Lyle mays long life warner bros 2000
Biography

While growing up, Mays had four main interests: chess, mathematics, architecture, and music. His parents were musically inclined – his mother was a pianist, his father was a guitarist – and he was able to study the piano with the help of instructor Rose Barron. She allowed Mays the opportunity to practice improvisation after the structured elements of the lesson were completed. At age 9 he played organ at a family member's wedding, and at age 14 he began to play organ in church. In summer camp he was introduced to important jazz artists.

Bill Evans' album Live in Montreux and Miles Davis' album Filles de Kilimanjaro were important influences on his formation as a jazz musician. He graduated from the University of North Texas after attending the University of Wisconsin-Eau Claire. He composed and arranged for the One O'Clock Lab Band and was the composer and arranger of Grammy nominated album Lab 75.
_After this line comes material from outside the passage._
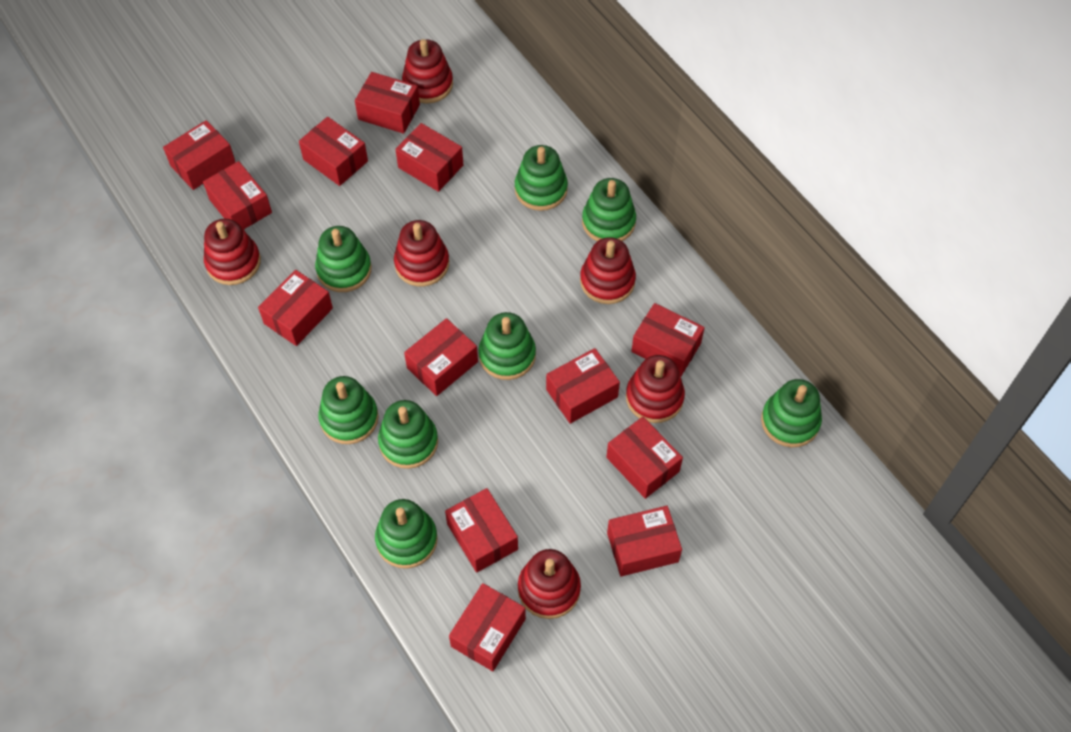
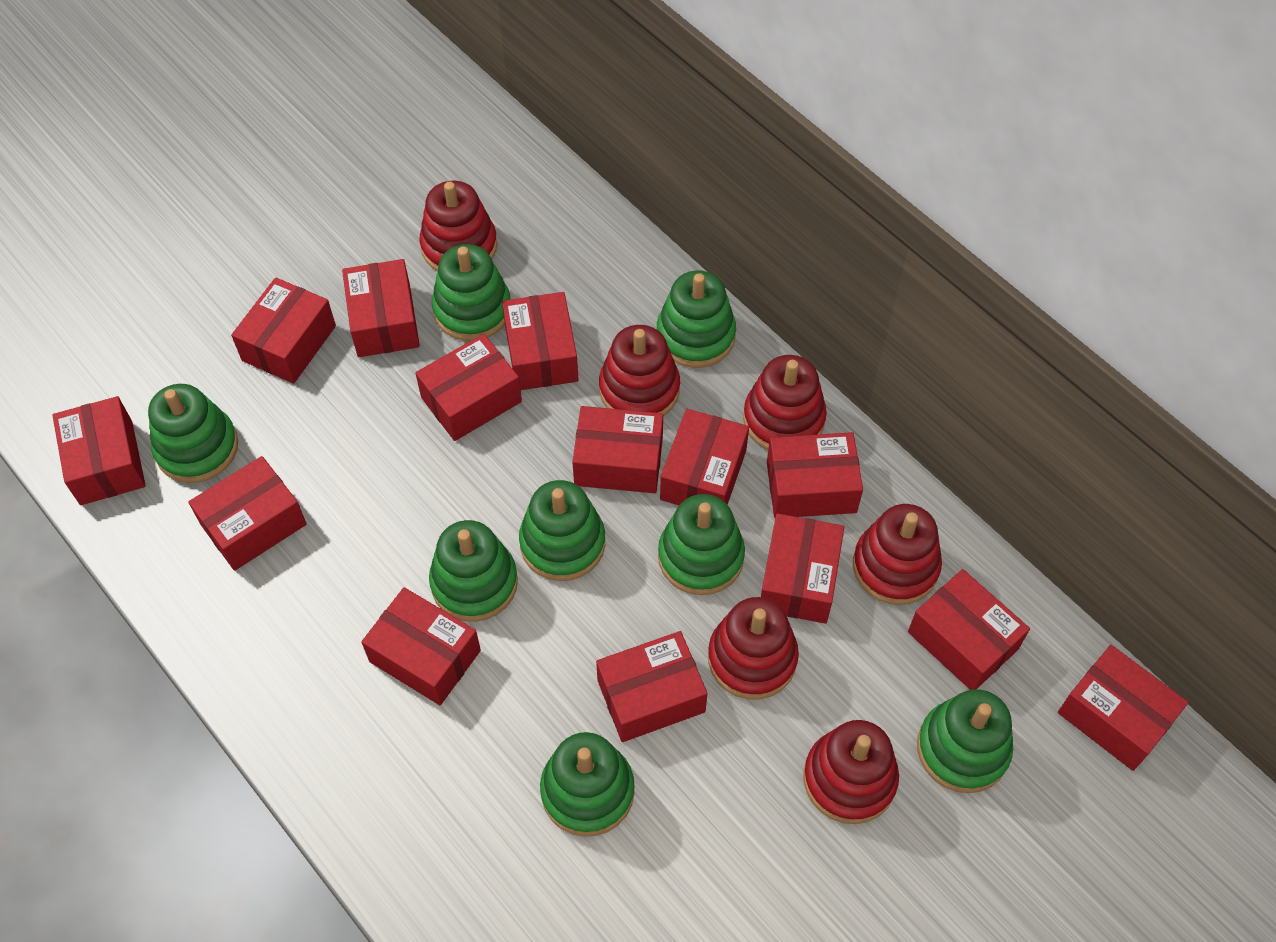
red box: [163,120,236,190] [203,161,272,230] [258,270,333,346] [299,117,368,186] [355,72,420,134] [395,123,463,192] [404,318,478,396] [445,488,518,573] [449,583,526,671] [546,348,620,424] [606,417,683,499] [607,506,682,577] [631,303,705,376] = 13 -> [52,396,146,505] [188,456,307,571] [231,278,336,384] [342,259,420,357] [361,587,481,705] [415,334,522,441] [502,292,578,390] [572,406,663,493] [596,631,708,742] [660,409,749,505] [761,513,844,624] [767,432,863,518] [908,569,1030,690] [1058,645,1188,771] = 14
After leaving North Texas, Mays toured with Woody Herman's group for approximately eight months. In 1974, he met Pat Metheny with whom he later founded the Pat Metheny Group. Mays has won eleven Grammy Awards with the Pat Metheny Group and has been nominated for four others for his own work.
In an interview with JAZZIZ magazine in 2016, Mays revealed his current career as a software manager.
Work
In the Pat Metheny Group, Mays provides arrangements, orchestration, and the harmonic and metric backbone of the group's musical signature. He occasionally performs on electric guitar as well. He played trumpet on the songs "Forward March" and "Yolanda You Learn" from the album First Circle (1984) and during the tour for that album.
His albums as a leader reflect a variety of interests. Lyle Mays and Street Dreams build on the content of the Pat Metheny Group, while Fictionary is a straight-ahead jazz trio session featuring fellow North Texan Marc Johnson on bass and Jack DeJohnette on drums.
He has also composed and recorded music for children's records, such as Tale of Peter Rabbit, with text read by Meryl Streep.
The Steppenwolf Theater Company of Chicago featured an assortment of compositions by Lyle Mays and Pat Metheny for their production of Lyle Kessler's play Orphans.
He has composed classical music such as "Twelve Days in the Shadow of a Miracle", a piece for harp, flute, viola, and synthesizer (recorded in 1996 by the Debussy Trio).
Instruments
Mays plays a Steinway Grand Piano with built-in MIDI. He has used an Oberheim 8 Voice Synth, a Sequential Circuits Prophet 5, Kurzweil K250, Korg DW-8000, Korg Triton keyboards, and many more.